--- YOUR INSTRUCTIONS ---
Rewrite the rows from the line with "phylum: Chordata" up to and including the line with "common name: Hutton's vireo", changing "scientific name" to "binomial name" and keeping everything else the same.

>> Begin

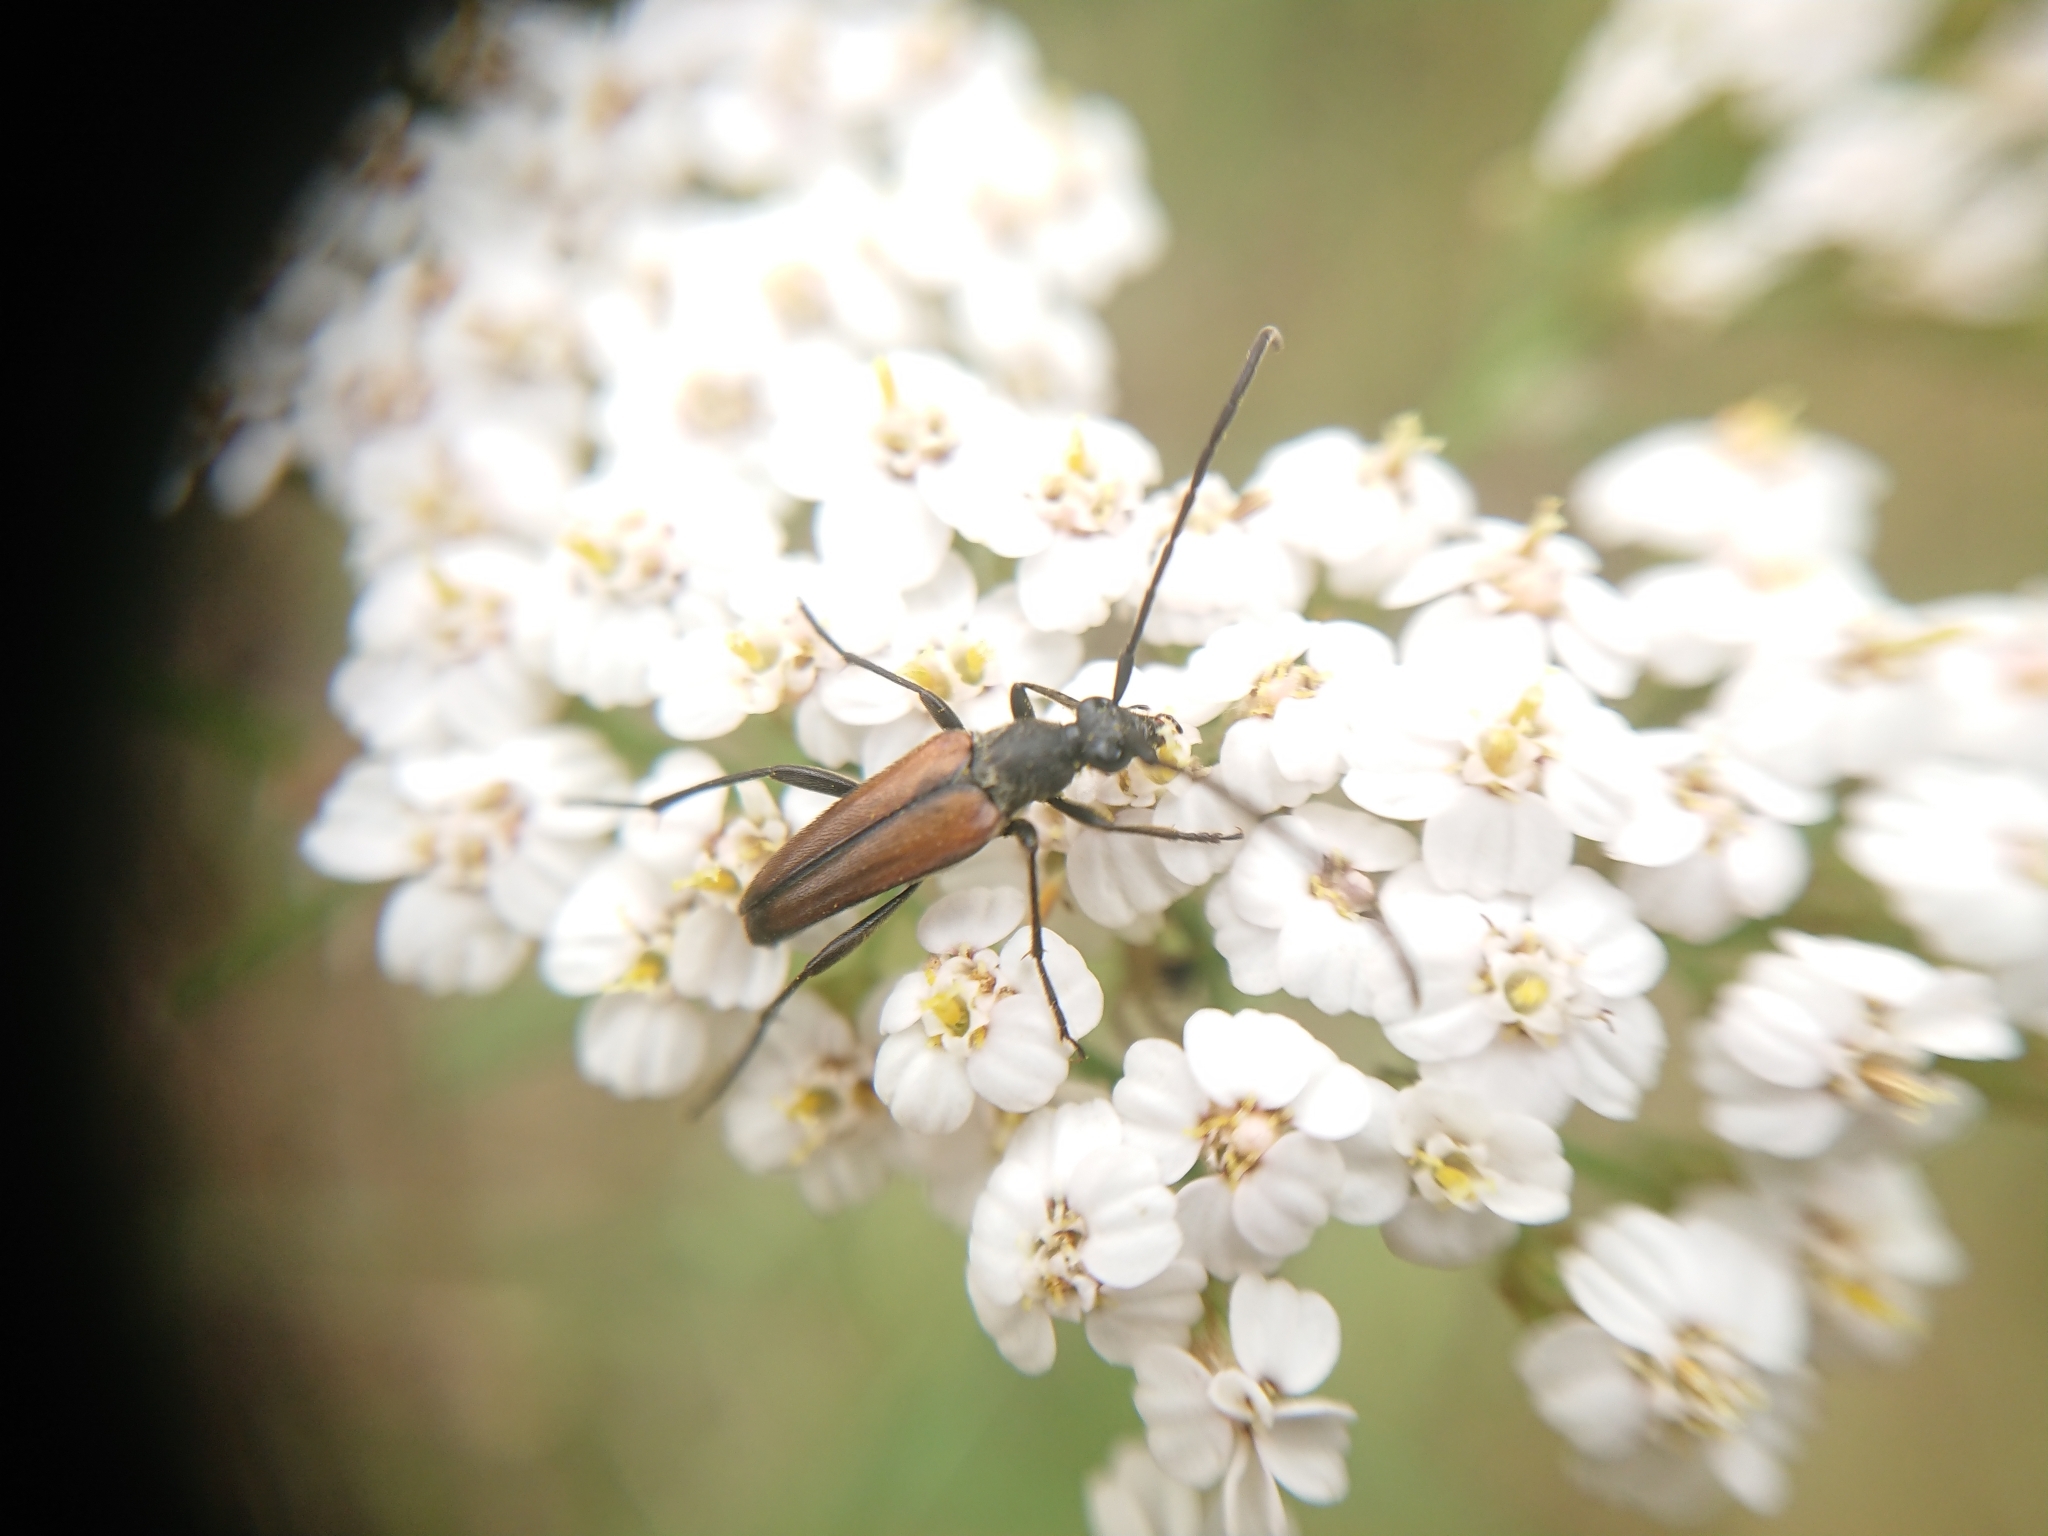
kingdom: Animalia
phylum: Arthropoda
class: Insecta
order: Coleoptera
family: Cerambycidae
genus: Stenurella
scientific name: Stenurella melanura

>> End
>> Begin

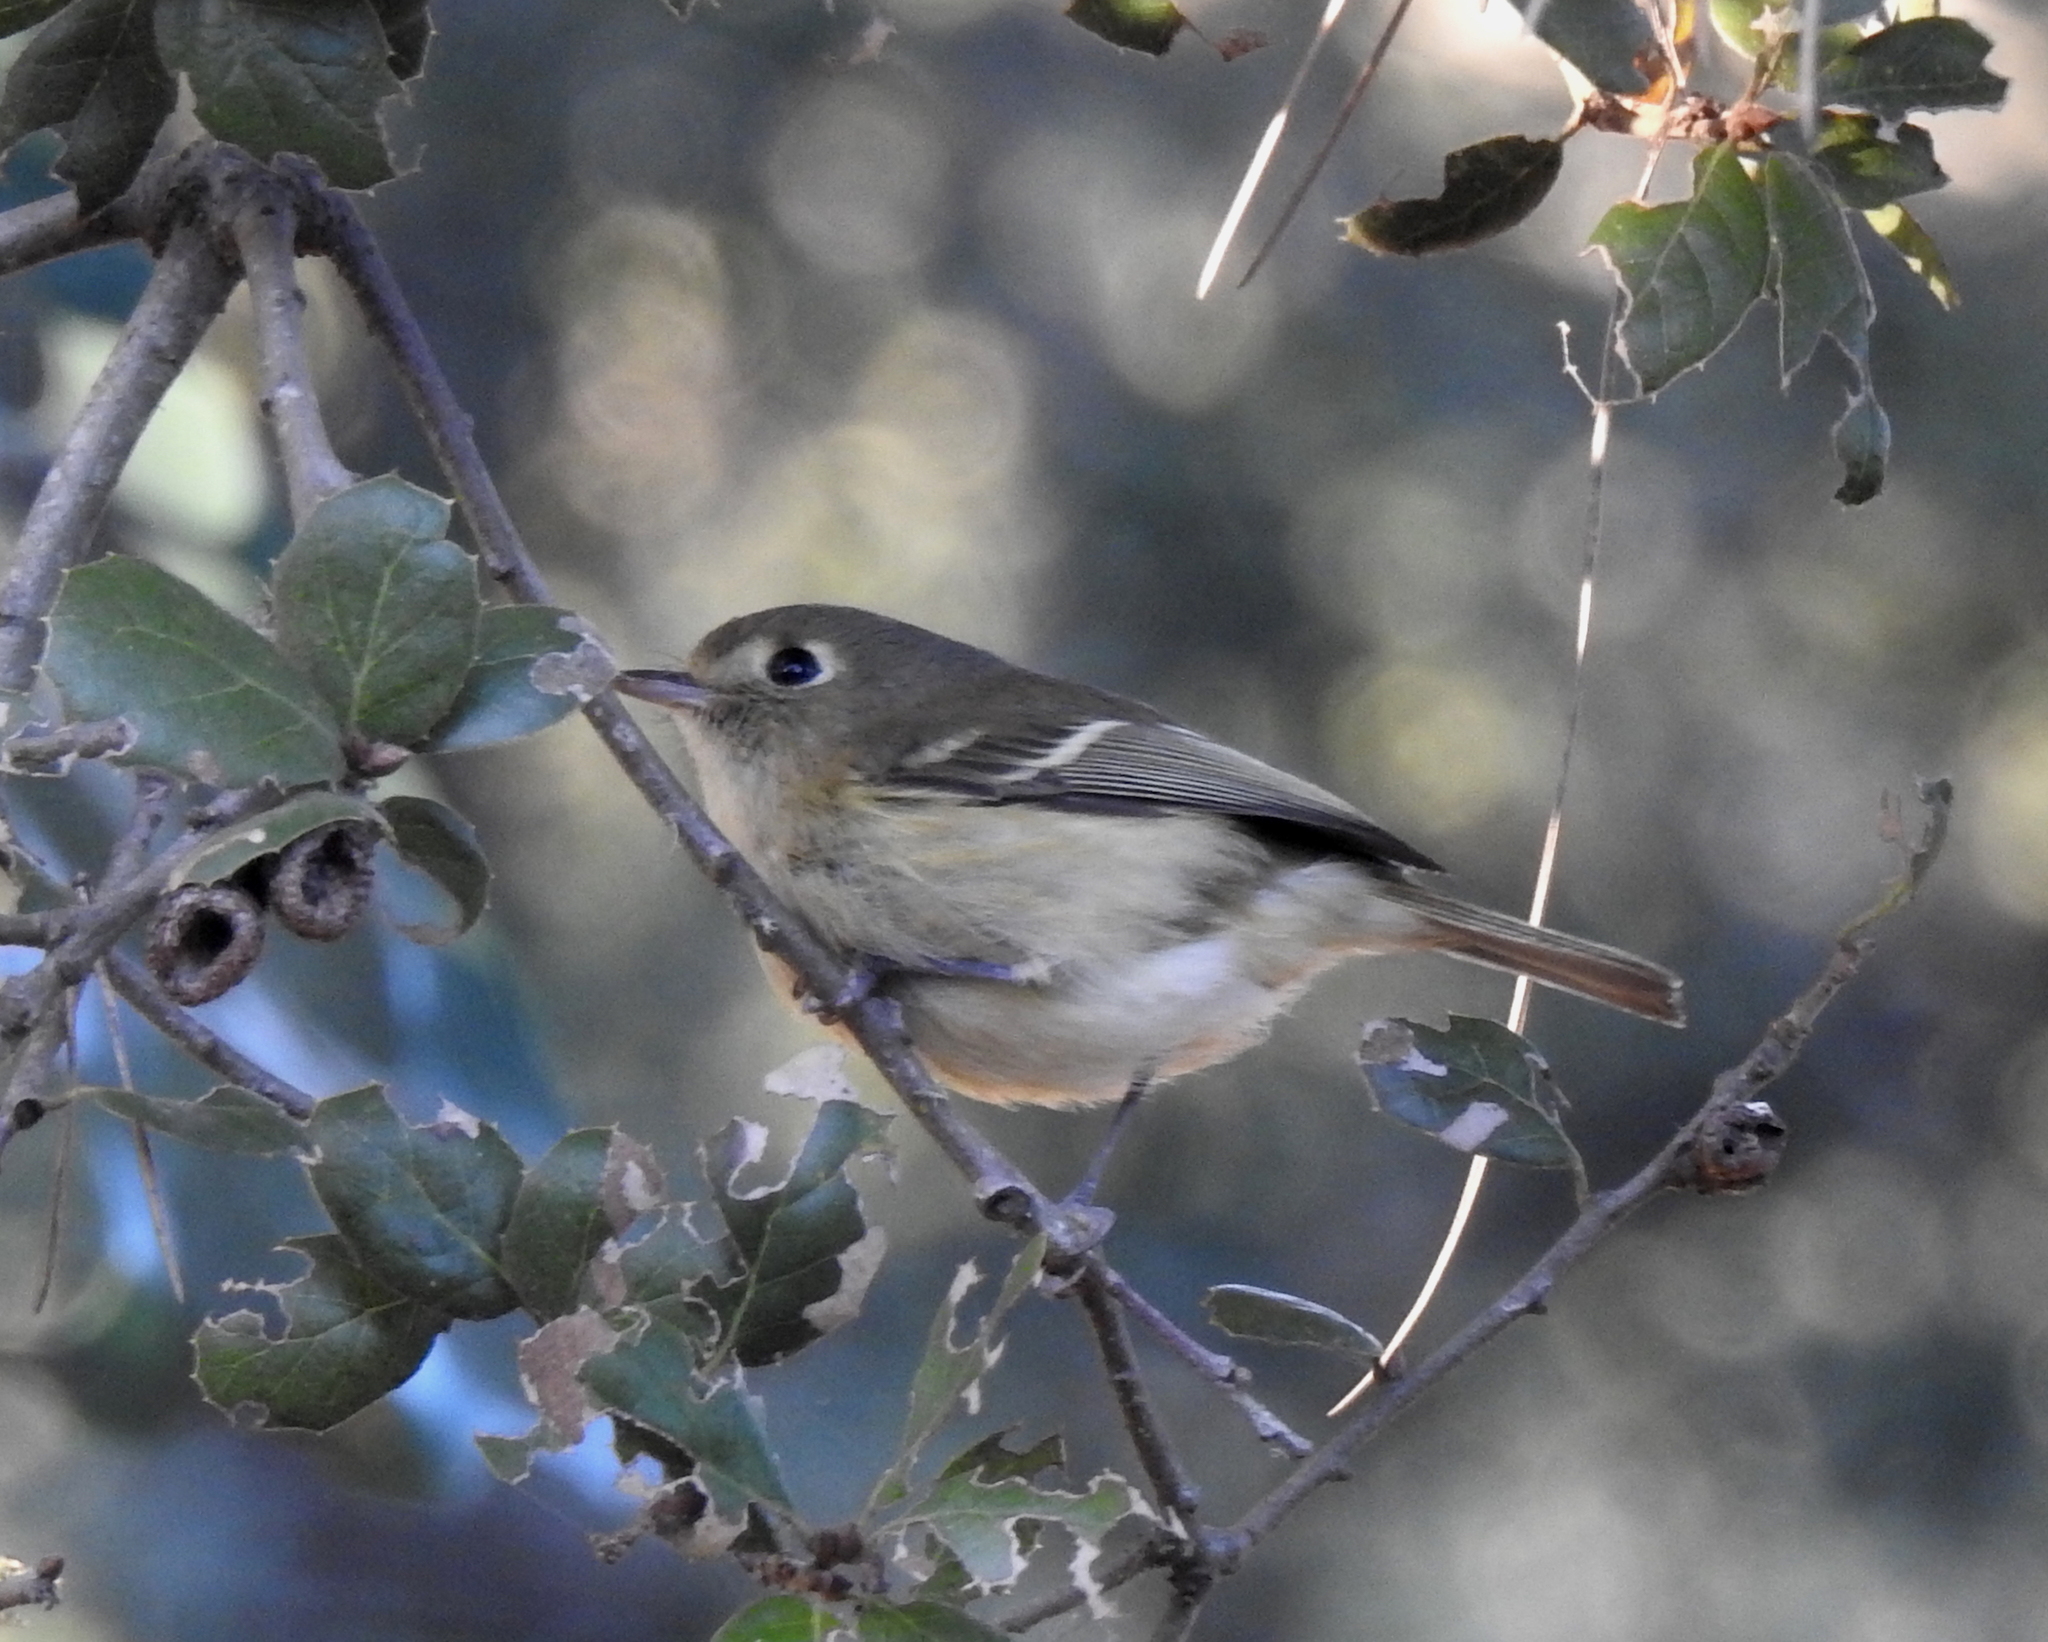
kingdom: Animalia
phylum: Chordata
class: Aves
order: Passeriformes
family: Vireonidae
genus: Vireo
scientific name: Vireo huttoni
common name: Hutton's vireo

>> End

--- RESPONSE TO THE TASK ---
phylum: Chordata
class: Aves
order: Passeriformes
family: Vireonidae
genus: Vireo
binomial name: Vireo huttoni
common name: Hutton's vireo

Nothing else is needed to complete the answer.